Das Unglück in der Nacht reiht sich in eine erschreckende Serie von Todesfällen ein, die seit Beginn des Jahres den Ärmelkanal als tödliche Route entlarven. Laut Jacques Billant, dem Präfekten von Pas-de-Calais, wurde das Kind leblos in einem der Boote entdeckt, während drei erwachsene Migranten in einem weiteren überfüllten Boot starben. Diese Todesfälle erhöhen die Zahl der Menschen, die 2024 bei der Überquerung in den unsicheren Booten ums Leben kamen, auf 51.

Der Schock über das tragische Schicksal des Kindes ist groß. Laut ersten Untersuchungen wurde das zweijährige Kind „zerdrückt“ in dem überladenen Schlauchboot – ein grausames Symbol für die Risiken, denen Migranten auf diesen gefährlichen Fahrten ausgesetzt sind.

„Ein abscheuliches Drama“

Frankreichs neuer Innenminister Bruno Retailleau äußerte sich bestürzt über das Ereignis und machte die skrupellosen Menschenhändler, die diese gefährlichen Überfahrten organisieren, verantwortlich.

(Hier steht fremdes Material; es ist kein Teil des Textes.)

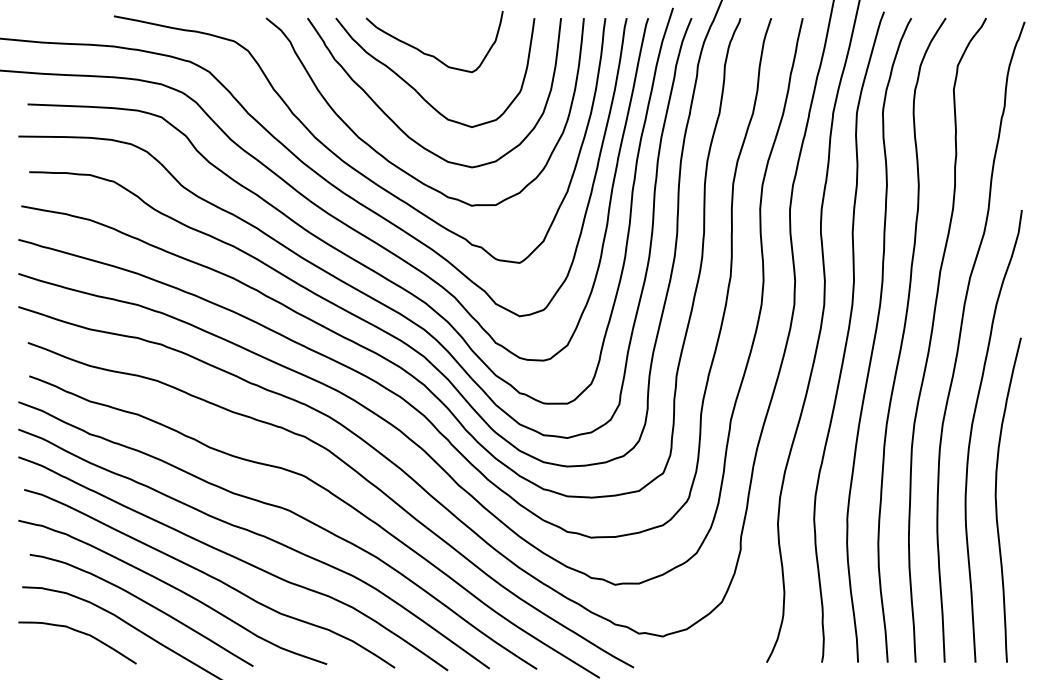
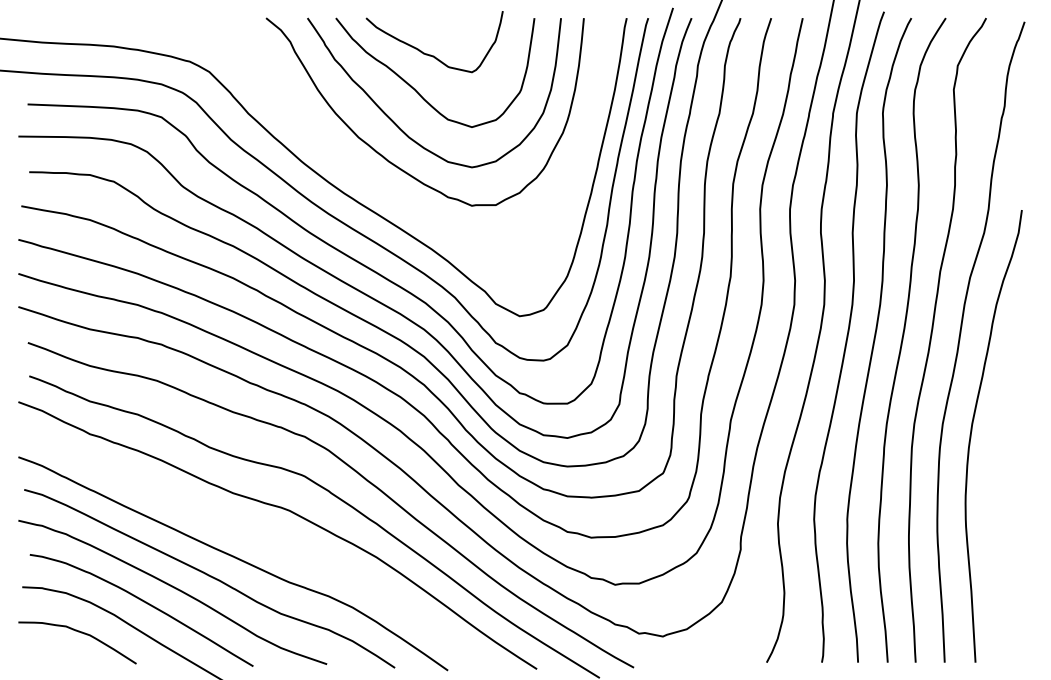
curve at (345, 161): present -> none
curve at (996, 499): present -> none
curve at (257, 535): present -> none
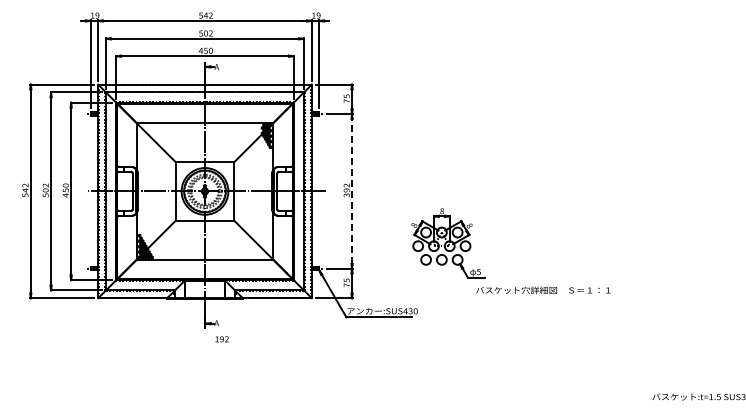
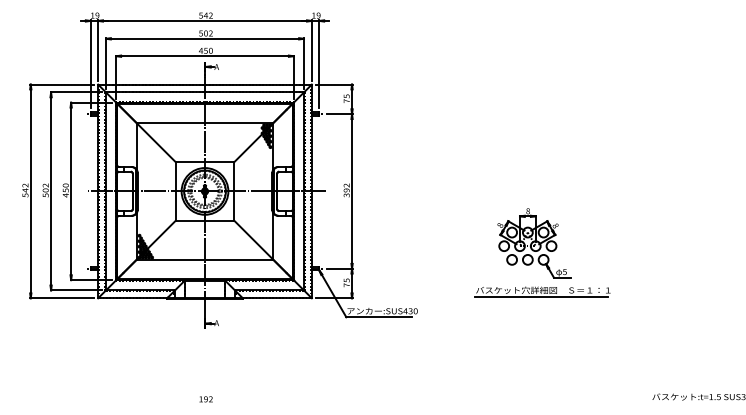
line at (352, 191): dashed -> solid
part at (448, 243) position: (448, 243) -> (534, 243)
line at (541, 296): none -> present
text at (221, 339) position: (221, 339) -> (205, 399)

Auf der Plattform X (ehemals Twitter) schrieb er: „Die Schlepper haben das Blut dieser Menschen an den Händen. Unser Staat wird die Bekämpfung dieser Mafias, die mit diesen Überfahrten den Tod bringen, verstärken.“

Dabei war dies nicht der einzige dramatische Vorfall dieses Wochenendes. Am Samstagmorgen forderte eine überladene Migrantenboot-Mannschaft Hilfe von dem Rettungsschlepper Abeille Normandie. 14 Menschen wurden von dem Schiff in Sicherheit gebracht und im Hafen von Le Portel abgesetzt. Doch auch dieses Boot war von der Überladung und den Gefahren der Reise gezeichnet. Glücklicherweise kam es in diesem Fall zu keinem Schiffbruch – das Kind, das in dem Boot starb, wurde leblos an Bord gefunden, nicht im Wasser.

Eine immer tödlichere Route

Seit Jahresbeginn haben mehr als 25.000 Migranten versucht, die gefährliche Überfahrt über den Ärmelkanal auf unsicheren Schlauchbooten zu wagen. Die britischen Behörden sprechen von einem Anstieg der Überfahrten um 4 % im Vergleich zum Vorjahr. Die Zahl der Menschen, die in diesen oft überfüllten und kaum seetauglichen Booten sterben, ist beunruhigend hoch – 2024 verzeichnet bereits mehr Tote als jedes andere Jahr seit Beginn des Phänomens im Jahr 2018.

Das Jahr 2024 markiert ein dunkles Kapitel: Vor den Ereignissen dieses Wochenendes lag die Zahl der Todesopfer bei mindestens 46 Menschen, die meisten von ihnen in Booten, die den gefährlichen Weg über die See wagten. Die Zahl ist deutlich höher als die 12 Toten, die im gesamten Jahr 2023 bei solchen Überfahrten zu beklagen waren. Besonders erschütternd ist der Vorfall vom 14. bis 15. September, bei dem acht Migranten starben, als ihr Boot mit rund 60 Menschen an Bord unterging.

Ein weiterer tragischer Höhepunkt dieses Jahres ereignete sich am 3. September, als zwölf Menschen bei einem Bootsunglück nahe dem Cap Gris-Nez ihr Leben verloren – das bislang tödlichste Unglück des Jahres 2024.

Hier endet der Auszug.